Dutch gov't commissioned B'Tselem to write critique of Israel high court: report
AP Photo/Ariel Schalit
The Dutch government reportedly commissioned and financed a report from Israeli left-wing NGO B’Tselem detailing the ways Israel’s supreme court decisions on the legality of Jewish settlements in the West Bank have enabled Israel’s ‘occupation’ of Palestinian land and violations of their rights.
According to a written agreement obtained by Israel Hayom newspaper, the Dutch government gave B’Tselem no less than 176,000 euros (approximately $200,000) toward writing the report, which was released by the left-wing NGO last week.
Under the heading, “Expulsion of Palestinian Communities from their Land,” the “pilot case” is focused on “the role of the Supreme Court in the expulsion of the Palestinian communities (in the West Bank), focusing mainly on the Jordan Valley, the southern Hebron hills and the Ma’aleh Adumim area.”
From the Dutch government’s position, the agreement says “the situation [in Israel] of human rights developments, rights of women, the most serious violations and freedom of expression are all under pressure.”

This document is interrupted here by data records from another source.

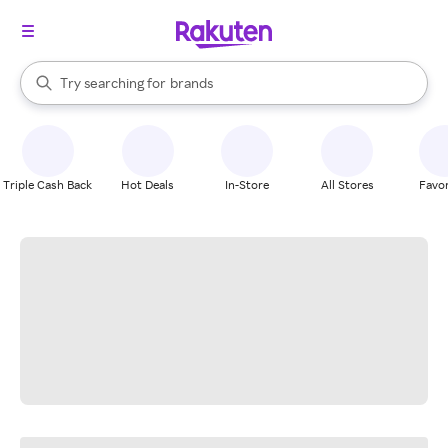
stores
When autocomplete results are available, use the up and down arrow k
Try searching for
brands
Search Rakuten
groceries
stores
Triple Cash Back
Hot Deals
In-Store
All Stores
Favor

It went on to state that B’Tselem’s mission as a non-governmental Palestinian human rights organization based in Israel “feeds very well into the Dutch priority of supporting ‘change agents.’”
B'Tselem -- which most Israelis consider a far-left group for its calls to “end Israel’s occupation” -- is frequently the target of condemnation by Israel’s government and some citizens who view the organization as hostile to the Jewish state.
The agreement between B’Tselem and the Dutch government reportedly stipulated that the NGO’s analysis must “regularly refer to” Israel’s highest legal authority as a facilitator of the “occupation.”
“B’Tselem will regularly refer to the Supreme Court as one of the main systems that enables the continued occupation and violations of human rights by granting judicial legitimacy to Israeli policy,” the document says.
The Israeli government recently took a public stance against B'Tselem after the United Nations invited the human rights group to address the UN Security Council in October. Israel’s ambassador to the UN called the invitation “shameful.”
B'Tselem's Executive Director Hagai El-Ad spoke to the UN Security Council in a speech critical of various Israeli policies regarding the Palestinians and urged the international community that the time had come for action on the Palestinian situation.
Monday’s report comes just a day after the Netherlands is said to have changed its policy on how Palestinians with Dutch and European documentation are allowed to register their official birthplace.
Palestinians born after the establishment of the state of Israel on May 15, 1948 will soon be permitted to list their birthplace as “the Gaza Strip, the West Bank, or East Jerusalem,” Dutch State Secretary Raymond Knops reportedly told the House of Representatives in The Hague on Friday, according to Haaretz.
Despite the UN and some 136 countries independently recognizing a Palestinian state, the norm in the European Union (EU) has been to await such status within an established peace agreement between Israel and the Palestinians.
The move is another progressive step taken by the Dutch government, since it decided to add “unknown” as a birthplace option for Palestinians in 2014, who previously had no choice but to register themselves as born in Israel.